DATA FOR THIS EXERCISE:
>>

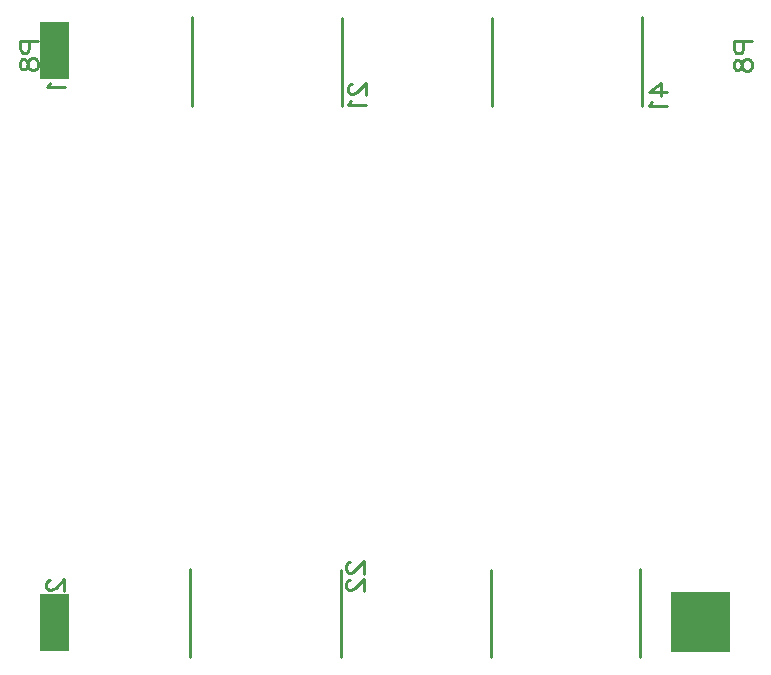
<source format=gbo>
G04 DipTrace 3.3.1.3*
G04 Powerboardv0.7.gbo*
%MOMM*%
G04 #@! TF.FileFunction,Legend,Bot*
G04 #@! TF.Part,Single*
%ADD10C,0.25*%
%ADD131C,0.23529*%
%FSLAX35Y35*%
G04*
G71*
G90*
G75*
G01*
G04 BotSilk*
%LPD*%
X1638332Y455292D2*
D10*
Y-292448D1*
X2912883Y448215D2*
Y-292448D1*
X4181588Y448215D2*
Y-292448D1*
X5444446Y456864D2*
Y-292448D1*
G36*
X5707542Y259511D2*
X6210347D1*
Y-248417D1*
X5707542D1*
Y259511D1*
G37*
G36*
X363780Y243786D2*
X609336D1*
Y-238195D1*
X363780D1*
Y243786D1*
G37*
X1652758Y5126270D2*
D10*
Y4379391D1*
X2923821Y5120091D2*
Y4379391D1*
X4194885Y5120091D2*
Y4379391D1*
X5459625Y5128587D2*
Y4379391D1*
G36*
X362723Y5085334D2*
X609347D1*
Y4603377D1*
X362723D1*
Y5085334D1*
G37*
X452026Y363593D2*
D131*
X444783D1*
X430126Y356349D1*
X422883Y349105D1*
X415639Y334449D1*
Y305305D1*
X422882Y290818D1*
X430126Y283574D1*
X444782Y276162D1*
X459270D1*
X473926Y283574D1*
X495658Y298062D1*
X568602Y371005D1*
Y268918D1*
X2989436Y512739D2*
X2982192D1*
X2967536Y505496D1*
X2960292Y498252D1*
X2953049Y483596D1*
Y454452D1*
X2960292Y439964D1*
X2967536Y432720D1*
X2982192Y425308D1*
X2996680D1*
X3011336Y432720D1*
X3033068Y447208D1*
X3106012Y520152D1*
Y418064D1*
X2989436Y363593D2*
X2982192D1*
X2967536Y356349D1*
X2960292Y349105D1*
X2953049Y334449D1*
Y305305D1*
X2960292Y290818D1*
X2967536Y283574D1*
X2982192Y276162D1*
X2996680D1*
X3011336Y283574D1*
X3033068Y298062D1*
X3106012Y371005D1*
Y268918D1*
X273271Y4929542D2*
Y4863842D1*
X266027Y4842110D1*
X258615Y4834698D1*
X244127Y4827454D1*
X222227D1*
X207740Y4834698D1*
X200327Y4842111D1*
X193084Y4863842D1*
Y4929542D1*
X346215D1*
X193252Y4744008D2*
X200496Y4765739D1*
X214984Y4773152D1*
X229640D1*
X244127Y4765739D1*
X251540Y4751252D1*
X258784Y4722108D1*
X266027Y4700208D1*
X280683Y4685720D1*
X295171Y4678476D1*
X317071D1*
X331559Y4685720D1*
X338971Y4692964D1*
X346215Y4714864D1*
Y4744008D1*
X338971Y4765739D1*
X331559Y4773152D1*
X317071Y4780395D1*
X295171Y4780396D1*
X280684Y4773152D1*
X266027Y4758496D1*
X258784Y4736764D1*
X251540Y4707620D1*
X244127Y4692964D1*
X229640Y4685720D1*
X214983D1*
X200496Y4692964D1*
X193252Y4714864D1*
Y4744008D1*
X6318728Y4923363D2*
Y4857663D1*
X6311485Y4835932D1*
X6304072Y4828519D1*
X6289585Y4821275D1*
X6267685D1*
X6253197Y4828519D1*
X6245785Y4835932D1*
X6238541Y4857663D1*
Y4923363D1*
X6391672D1*
X6238709Y4737829D2*
X6245953Y4759561D1*
X6260441Y4766973D1*
X6275097D1*
X6289585Y4759561D1*
X6296997Y4745073D1*
X6304241Y4715929D1*
X6311485Y4694029D1*
X6326141Y4679541D1*
X6340628Y4672298D1*
X6362528D1*
X6377016Y4679541D1*
X6384428Y4686785D1*
X6391672Y4708685D1*
Y4737829D1*
X6384428Y4759560D1*
X6377016Y4766973D1*
X6362528Y4774217D1*
X6340628D1*
X6326141Y4766973D1*
X6311485Y4752317D1*
X6304241Y4730585D1*
X6296997Y4701441D1*
X6289584Y4686785D1*
X6275097Y4679541D1*
X6260441D1*
X6245953Y4686785D1*
X6238709Y4708685D1*
Y4737829D1*
X450049Y4569828D2*
X442637Y4555172D1*
X420905Y4533272D1*
X573868D1*
X3005744Y4562495D2*
X2998500D1*
X2983844Y4555251D1*
X2976600Y4548007D1*
X2969356Y4533351D1*
Y4504207D1*
X2976600Y4489720D1*
X2983844Y4482476D1*
X2998500Y4475063D1*
X3012988D1*
X3027644Y4482476D1*
X3049376Y4496963D1*
X3122319Y4569907D1*
Y4467819D1*
X2998500Y4420761D2*
X2991088Y4406105D1*
X2969356Y4384205D1*
X3122319D1*
X5670770Y4496483D2*
X5517807Y4496484D1*
X5619727Y4569427D1*
Y4460096D1*
X5546951Y4413037D2*
X5539539Y4398381D1*
X5517807Y4376481D1*
X5670770D1*
M02*

</source>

<<

Give every entry again as it is, dropping its pictures.

<source format=gbo>
G04 DipTrace 3.3.1.3*
G04 Powerboardv0.7.gbo*
%MOMM*%
G04 #@! TF.FileFunction,Legend,Bot*
G04 #@! TF.Part,Single*
%ADD10C,0.25*%
%ADD131C,0.23529*%
%FSLAX35Y35*%
G04*
G71*
G90*
G75*
G01*
G04 BotSilk*
%LPD*%
X1638332Y455292D2*
D10*
Y-292448D1*
X2912883Y448215D2*
Y-292448D1*
X4181588Y448215D2*
Y-292448D1*
X5444446Y456864D2*
Y-292448D1*
G36*
X5707542Y259511D2*
X6210347D1*
Y-248417D1*
X5707542D1*
Y259511D1*
G37*
G36*
X363780Y243786D2*
X609336D1*
Y-238195D1*
X363780D1*
Y243786D1*
G37*
X1652758Y5126270D2*
D10*
Y4379391D1*
X2923821Y5120091D2*
Y4379391D1*
X4194885Y5120091D2*
Y4379391D1*
X5459625Y5128587D2*
Y4379391D1*
G36*
X362723Y5085334D2*
X609347D1*
Y4603377D1*
X362723D1*
Y5085334D1*
G37*
X452026Y363593D2*
D131*
X444783D1*
X430126Y356349D1*
X422883Y349105D1*
X415639Y334449D1*
Y305305D1*
X422882Y290818D1*
X430126Y283574D1*
X444782Y276162D1*
X459270D1*
X473926Y283574D1*
X495658Y298062D1*
X568602Y371005D1*
Y268918D1*
X2989436Y512739D2*
X2982192D1*
X2967536Y505496D1*
X2960292Y498252D1*
X2953049Y483596D1*
Y454452D1*
X2960292Y439964D1*
X2967536Y432720D1*
X2982192Y425308D1*
X2996680D1*
X3011336Y432720D1*
X3033068Y447208D1*
X3106012Y520152D1*
Y418064D1*
X2989436Y363593D2*
X2982192D1*
X2967536Y356349D1*
X2960292Y349105D1*
X2953049Y334449D1*
Y305305D1*
X2960292Y290818D1*
X2967536Y283574D1*
X2982192Y276162D1*
X2996680D1*
X3011336Y283574D1*
X3033068Y298062D1*
X3106012Y371005D1*
Y268918D1*
X273271Y4929542D2*
Y4863842D1*
X266027Y4842110D1*
X258615Y4834698D1*
X244127Y4827454D1*
X222227D1*
X207740Y4834698D1*
X200327Y4842111D1*
X193084Y4863842D1*
Y4929542D1*
X346215D1*
X193252Y4744008D2*
X200496Y4765739D1*
X214984Y4773152D1*
X229640D1*
X244127Y4765739D1*
X251540Y4751252D1*
X258784Y4722108D1*
X266027Y4700208D1*
X280683Y4685720D1*
X295171Y4678476D1*
X317071D1*
X331559Y4685720D1*
X338971Y4692964D1*
X346215Y4714864D1*
Y4744008D1*
X338971Y4765739D1*
X331559Y4773152D1*
X317071Y4780395D1*
X295171Y4780396D1*
X280684Y4773152D1*
X266027Y4758496D1*
X258784Y4736764D1*
X251540Y4707620D1*
X244127Y4692964D1*
X229640Y4685720D1*
X214983D1*
X200496Y4692964D1*
X193252Y4714864D1*
Y4744008D1*
X6318728Y4923363D2*
Y4857663D1*
X6311485Y4835932D1*
X6304072Y4828519D1*
X6289585Y4821275D1*
X6267685D1*
X6253197Y4828519D1*
X6245785Y4835932D1*
X6238541Y4857663D1*
Y4923363D1*
X6391672D1*
X6238709Y4737829D2*
X6245953Y4759561D1*
X6260441Y4766973D1*
X6275097D1*
X6289585Y4759561D1*
X6296997Y4745073D1*
X6304241Y4715929D1*
X6311485Y4694029D1*
X6326141Y4679541D1*
X6340628Y4672298D1*
X6362528D1*
X6377016Y4679541D1*
X6384428Y4686785D1*
X6391672Y4708685D1*
Y4737829D1*
X6384428Y4759560D1*
X6377016Y4766973D1*
X6362528Y4774217D1*
X6340628D1*
X6326141Y4766973D1*
X6311485Y4752317D1*
X6304241Y4730585D1*
X6296997Y4701441D1*
X6289584Y4686785D1*
X6275097Y4679541D1*
X6260441D1*
X6245953Y4686785D1*
X6238709Y4708685D1*
Y4737829D1*
X450049Y4569828D2*
X442637Y4555172D1*
X420905Y4533272D1*
X573868D1*
X3005744Y4562495D2*
X2998500D1*
X2983844Y4555251D1*
X2976600Y4548007D1*
X2969356Y4533351D1*
Y4504207D1*
X2976600Y4489720D1*
X2983844Y4482476D1*
X2998500Y4475063D1*
X3012988D1*
X3027644Y4482476D1*
X3049376Y4496963D1*
X3122319Y4569907D1*
Y4467819D1*
X2998500Y4420761D2*
X2991088Y4406105D1*
X2969356Y4384205D1*
X3122319D1*
X5670770Y4496483D2*
X5517807Y4496484D1*
X5619727Y4569427D1*
Y4460096D1*
X5546951Y4413037D2*
X5539539Y4398381D1*
X5517807Y4376481D1*
X5670770D1*
M02*

</source>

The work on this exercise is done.